The night after Frank Schaefer was found guilty, I was reading Nelson Mandela's autobiography, Long Walk to Freedom. And I randomly happened to be reading Mandela's summary of one of the first campaigns of civil disobedience organized against the South African government. And he admitted that they made a lot of mistakes. It definitely was not a resounding success. But the most valuable thing that came out of that campaign was that a lot of activists went to jail. Before that campaign, jail had a stigma to it--it was a shameful place. Throwing you in jail was one of the worst things the government could do to you. But, after a bunch of these activists actually went to jail, going to jail became a badge of honor. And Mandela wrote, "This was a significant achievement, for fear of prison is a tremendous hindrance to a liberation struggle." How true it is that it is the fear of going to prison or being defrocked or going to the cross in any way which is the greatest hindrance to our liberation.
But, if we can get through that fear, if we can really believe that, no matter what comes, God has the power to transform it for good, then we have the power to do anything. You see, many of us--including Rev. Schaefer--have been afraid for years to do same-sex weddings or to be public about the ones we do. We were afraid of the great institutional trials and threats of defrocking. But because of those who have come before us who have courageously endured these trials--clergy like Rev. Jimmy Creech, Rev.

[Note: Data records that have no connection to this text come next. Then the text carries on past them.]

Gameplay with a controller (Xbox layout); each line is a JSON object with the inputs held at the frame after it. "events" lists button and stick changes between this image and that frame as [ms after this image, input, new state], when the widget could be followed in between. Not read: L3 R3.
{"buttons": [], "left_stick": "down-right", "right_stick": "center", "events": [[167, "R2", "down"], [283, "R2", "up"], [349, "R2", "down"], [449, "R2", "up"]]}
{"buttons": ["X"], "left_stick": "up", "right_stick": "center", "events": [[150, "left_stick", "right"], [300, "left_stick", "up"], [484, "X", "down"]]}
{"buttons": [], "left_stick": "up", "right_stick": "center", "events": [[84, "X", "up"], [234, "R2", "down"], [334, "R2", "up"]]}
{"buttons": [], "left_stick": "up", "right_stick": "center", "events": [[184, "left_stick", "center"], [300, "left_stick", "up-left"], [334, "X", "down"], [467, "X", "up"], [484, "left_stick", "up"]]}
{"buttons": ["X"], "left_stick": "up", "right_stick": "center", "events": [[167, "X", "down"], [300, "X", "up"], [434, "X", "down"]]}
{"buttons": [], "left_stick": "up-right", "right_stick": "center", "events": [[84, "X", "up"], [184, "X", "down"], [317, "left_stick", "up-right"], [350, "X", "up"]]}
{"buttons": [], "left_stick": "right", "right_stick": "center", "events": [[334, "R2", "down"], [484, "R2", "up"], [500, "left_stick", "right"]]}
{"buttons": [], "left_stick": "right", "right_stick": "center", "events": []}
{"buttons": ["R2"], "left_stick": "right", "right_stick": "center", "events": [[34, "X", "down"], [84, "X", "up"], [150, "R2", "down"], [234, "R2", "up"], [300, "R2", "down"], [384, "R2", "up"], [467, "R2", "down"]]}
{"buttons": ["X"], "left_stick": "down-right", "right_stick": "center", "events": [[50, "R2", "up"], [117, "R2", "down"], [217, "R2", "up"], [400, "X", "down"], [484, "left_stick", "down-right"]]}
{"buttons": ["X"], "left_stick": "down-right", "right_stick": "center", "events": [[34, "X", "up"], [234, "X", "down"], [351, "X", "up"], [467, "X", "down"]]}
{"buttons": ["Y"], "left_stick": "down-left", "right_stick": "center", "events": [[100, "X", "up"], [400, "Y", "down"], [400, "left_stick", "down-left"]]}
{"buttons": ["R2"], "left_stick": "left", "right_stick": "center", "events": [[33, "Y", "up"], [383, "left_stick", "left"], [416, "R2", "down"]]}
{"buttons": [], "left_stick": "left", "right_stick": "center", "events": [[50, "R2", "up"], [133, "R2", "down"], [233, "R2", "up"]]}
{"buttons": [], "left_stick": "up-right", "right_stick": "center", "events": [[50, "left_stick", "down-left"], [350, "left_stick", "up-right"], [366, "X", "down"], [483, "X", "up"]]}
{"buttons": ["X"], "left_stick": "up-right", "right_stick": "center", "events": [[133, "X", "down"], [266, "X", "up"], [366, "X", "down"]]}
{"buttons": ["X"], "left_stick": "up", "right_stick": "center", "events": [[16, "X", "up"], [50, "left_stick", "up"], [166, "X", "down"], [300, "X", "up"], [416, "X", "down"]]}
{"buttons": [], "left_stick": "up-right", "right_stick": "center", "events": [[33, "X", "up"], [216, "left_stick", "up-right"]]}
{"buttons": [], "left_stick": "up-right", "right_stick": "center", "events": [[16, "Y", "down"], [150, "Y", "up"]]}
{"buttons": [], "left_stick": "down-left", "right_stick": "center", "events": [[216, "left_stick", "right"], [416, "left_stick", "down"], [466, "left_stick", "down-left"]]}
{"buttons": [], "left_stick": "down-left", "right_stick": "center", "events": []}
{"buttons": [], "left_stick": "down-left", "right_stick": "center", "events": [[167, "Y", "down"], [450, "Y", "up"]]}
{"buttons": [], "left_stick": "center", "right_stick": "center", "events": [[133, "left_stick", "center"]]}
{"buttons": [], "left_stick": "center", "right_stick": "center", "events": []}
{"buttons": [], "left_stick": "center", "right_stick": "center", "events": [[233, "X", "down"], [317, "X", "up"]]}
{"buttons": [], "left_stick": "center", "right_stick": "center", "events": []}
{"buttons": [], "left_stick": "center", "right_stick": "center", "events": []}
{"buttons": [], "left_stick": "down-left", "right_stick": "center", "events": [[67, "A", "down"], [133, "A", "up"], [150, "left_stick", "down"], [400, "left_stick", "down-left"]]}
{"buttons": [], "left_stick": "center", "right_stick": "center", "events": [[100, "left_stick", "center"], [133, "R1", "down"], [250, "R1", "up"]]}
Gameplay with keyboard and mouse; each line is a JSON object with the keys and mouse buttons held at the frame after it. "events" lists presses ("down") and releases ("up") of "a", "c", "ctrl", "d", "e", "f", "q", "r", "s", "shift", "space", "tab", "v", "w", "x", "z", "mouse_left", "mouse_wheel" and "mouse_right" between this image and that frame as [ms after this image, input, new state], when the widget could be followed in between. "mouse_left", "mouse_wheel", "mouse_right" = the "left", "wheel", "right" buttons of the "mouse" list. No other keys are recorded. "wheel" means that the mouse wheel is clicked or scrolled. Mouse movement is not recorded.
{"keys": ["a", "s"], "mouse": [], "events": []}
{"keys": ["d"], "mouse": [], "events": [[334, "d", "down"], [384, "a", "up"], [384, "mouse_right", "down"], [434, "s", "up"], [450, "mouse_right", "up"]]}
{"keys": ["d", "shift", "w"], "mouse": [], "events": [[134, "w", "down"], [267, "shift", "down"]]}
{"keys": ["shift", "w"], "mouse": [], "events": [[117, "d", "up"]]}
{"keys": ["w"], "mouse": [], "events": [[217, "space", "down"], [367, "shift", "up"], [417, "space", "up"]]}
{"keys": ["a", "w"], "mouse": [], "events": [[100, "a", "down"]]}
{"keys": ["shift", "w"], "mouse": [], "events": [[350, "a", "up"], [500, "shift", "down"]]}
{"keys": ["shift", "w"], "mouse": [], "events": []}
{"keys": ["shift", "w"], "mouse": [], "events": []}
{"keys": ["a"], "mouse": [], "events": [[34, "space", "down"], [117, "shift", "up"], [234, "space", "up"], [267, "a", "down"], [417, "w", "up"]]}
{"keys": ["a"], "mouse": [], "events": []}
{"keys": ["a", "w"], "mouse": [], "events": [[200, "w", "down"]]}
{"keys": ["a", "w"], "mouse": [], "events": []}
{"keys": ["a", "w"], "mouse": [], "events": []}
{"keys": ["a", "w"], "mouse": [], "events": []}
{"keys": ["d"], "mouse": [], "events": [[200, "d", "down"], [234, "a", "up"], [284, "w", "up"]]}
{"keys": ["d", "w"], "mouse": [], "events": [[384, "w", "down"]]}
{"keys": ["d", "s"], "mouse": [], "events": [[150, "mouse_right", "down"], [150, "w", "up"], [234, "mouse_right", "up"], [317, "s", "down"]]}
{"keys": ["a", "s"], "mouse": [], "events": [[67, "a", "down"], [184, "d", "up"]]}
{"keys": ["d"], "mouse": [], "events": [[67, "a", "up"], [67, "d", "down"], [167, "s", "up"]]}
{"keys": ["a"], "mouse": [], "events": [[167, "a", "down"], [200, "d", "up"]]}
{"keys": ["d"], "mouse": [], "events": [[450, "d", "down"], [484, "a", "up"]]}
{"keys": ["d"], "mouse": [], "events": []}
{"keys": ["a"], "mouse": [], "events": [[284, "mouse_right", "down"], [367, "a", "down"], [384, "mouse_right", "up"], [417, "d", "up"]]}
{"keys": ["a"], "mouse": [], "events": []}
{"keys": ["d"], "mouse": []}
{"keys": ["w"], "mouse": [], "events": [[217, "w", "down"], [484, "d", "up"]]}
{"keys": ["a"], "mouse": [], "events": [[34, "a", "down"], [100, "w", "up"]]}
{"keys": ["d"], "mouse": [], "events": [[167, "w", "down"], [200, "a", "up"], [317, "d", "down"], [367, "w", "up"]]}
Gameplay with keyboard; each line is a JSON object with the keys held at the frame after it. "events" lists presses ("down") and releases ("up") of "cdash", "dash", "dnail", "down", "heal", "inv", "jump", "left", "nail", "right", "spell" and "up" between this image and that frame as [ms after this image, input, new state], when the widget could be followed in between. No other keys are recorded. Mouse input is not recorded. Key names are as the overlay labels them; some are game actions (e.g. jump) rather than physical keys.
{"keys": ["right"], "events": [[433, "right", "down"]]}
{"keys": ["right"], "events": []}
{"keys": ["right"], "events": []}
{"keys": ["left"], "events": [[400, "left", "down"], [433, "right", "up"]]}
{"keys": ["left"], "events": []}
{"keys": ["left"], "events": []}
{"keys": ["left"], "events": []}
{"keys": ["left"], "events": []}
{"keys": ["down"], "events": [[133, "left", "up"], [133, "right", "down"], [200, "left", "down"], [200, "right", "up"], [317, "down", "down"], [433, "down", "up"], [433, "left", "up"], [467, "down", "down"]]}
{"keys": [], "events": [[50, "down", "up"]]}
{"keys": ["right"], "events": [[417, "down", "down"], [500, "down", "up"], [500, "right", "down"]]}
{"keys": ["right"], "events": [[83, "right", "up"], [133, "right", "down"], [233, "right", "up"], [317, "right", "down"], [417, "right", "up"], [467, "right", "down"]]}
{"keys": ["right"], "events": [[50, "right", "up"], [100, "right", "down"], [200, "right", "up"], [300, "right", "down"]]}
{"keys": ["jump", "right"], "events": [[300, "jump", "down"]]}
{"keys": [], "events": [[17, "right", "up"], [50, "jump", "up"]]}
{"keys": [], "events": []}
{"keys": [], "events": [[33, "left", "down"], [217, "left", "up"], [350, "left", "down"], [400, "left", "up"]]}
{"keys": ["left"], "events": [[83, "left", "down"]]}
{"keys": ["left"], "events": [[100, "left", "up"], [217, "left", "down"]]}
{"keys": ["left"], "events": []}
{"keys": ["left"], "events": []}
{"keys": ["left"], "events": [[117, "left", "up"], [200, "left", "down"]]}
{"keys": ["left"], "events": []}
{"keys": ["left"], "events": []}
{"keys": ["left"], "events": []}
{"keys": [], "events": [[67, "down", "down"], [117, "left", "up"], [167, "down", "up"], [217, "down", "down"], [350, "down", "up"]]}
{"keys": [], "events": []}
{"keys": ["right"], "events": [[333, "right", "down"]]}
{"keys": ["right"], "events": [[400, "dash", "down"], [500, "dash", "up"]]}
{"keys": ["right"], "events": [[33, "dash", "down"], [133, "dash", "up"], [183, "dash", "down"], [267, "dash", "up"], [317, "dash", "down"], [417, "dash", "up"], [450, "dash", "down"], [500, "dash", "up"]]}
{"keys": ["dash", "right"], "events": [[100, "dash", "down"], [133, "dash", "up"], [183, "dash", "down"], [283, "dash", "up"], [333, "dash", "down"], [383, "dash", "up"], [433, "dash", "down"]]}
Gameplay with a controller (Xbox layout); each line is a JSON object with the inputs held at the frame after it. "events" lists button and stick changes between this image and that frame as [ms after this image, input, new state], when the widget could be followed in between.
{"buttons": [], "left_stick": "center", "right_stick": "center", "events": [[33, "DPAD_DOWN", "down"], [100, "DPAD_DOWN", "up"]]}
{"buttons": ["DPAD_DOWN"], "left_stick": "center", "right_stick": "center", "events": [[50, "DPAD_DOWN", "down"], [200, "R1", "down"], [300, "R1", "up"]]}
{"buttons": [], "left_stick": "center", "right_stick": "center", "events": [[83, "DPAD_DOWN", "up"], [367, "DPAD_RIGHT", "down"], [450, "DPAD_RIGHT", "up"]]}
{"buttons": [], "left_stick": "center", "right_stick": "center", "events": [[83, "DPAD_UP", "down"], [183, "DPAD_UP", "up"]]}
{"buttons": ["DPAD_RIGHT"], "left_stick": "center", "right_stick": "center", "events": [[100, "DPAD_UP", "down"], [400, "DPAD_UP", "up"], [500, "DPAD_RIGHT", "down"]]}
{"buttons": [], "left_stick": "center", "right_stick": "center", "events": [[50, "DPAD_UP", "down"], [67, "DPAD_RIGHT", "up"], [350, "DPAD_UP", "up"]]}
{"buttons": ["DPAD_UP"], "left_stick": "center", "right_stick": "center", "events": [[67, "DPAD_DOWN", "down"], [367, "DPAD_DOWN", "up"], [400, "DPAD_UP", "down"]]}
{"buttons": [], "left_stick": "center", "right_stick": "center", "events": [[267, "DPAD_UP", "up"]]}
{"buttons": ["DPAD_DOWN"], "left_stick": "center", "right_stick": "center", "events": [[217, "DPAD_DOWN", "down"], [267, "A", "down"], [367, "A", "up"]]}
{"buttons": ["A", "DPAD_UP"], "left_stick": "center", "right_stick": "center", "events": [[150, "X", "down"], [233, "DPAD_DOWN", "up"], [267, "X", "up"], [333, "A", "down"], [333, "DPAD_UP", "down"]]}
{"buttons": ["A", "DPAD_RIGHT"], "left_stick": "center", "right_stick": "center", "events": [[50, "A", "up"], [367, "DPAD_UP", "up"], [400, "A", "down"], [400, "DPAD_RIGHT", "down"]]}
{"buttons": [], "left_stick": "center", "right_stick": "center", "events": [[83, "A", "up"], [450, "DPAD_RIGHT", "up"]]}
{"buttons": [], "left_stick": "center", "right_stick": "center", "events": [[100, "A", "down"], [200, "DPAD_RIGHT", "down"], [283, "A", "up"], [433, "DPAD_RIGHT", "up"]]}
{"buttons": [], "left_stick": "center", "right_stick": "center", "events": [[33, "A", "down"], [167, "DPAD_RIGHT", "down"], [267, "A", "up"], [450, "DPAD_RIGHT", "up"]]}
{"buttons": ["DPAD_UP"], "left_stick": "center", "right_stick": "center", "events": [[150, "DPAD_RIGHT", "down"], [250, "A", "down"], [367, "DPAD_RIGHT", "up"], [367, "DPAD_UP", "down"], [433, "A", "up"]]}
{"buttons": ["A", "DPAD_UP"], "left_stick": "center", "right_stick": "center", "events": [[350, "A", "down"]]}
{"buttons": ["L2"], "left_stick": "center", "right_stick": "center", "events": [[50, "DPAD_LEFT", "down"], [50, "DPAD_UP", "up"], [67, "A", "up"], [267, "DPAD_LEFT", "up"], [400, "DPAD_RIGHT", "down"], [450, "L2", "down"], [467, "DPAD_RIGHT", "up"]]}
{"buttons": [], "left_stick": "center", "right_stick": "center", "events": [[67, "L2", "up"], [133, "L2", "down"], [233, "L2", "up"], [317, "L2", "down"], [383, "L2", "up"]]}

Amy DeLong, Rev. Beth Stroud, and now Rev. Frank Schaefer--we no longer want to hide. We know that the institution can throw its worst at us, but it can never take our pastoral and prophetic call from God. It can never take our Christian integrity and longing for a righteous United Methodist Church. And, in this truth, we have found liberation and transformation and strength. So I do not count this week as a loss. I choose to look at the transformative witness of Rev. Schaefer rather than the sinfulness of the church on this day.
And, for any of you who are feeling fearful today, I want to remind you that our power comes from knowing that there is no cross on which anyone can hang us that God cannot transform into a symbol of our victory. So grasp on to, cling to that power, and watch this world change.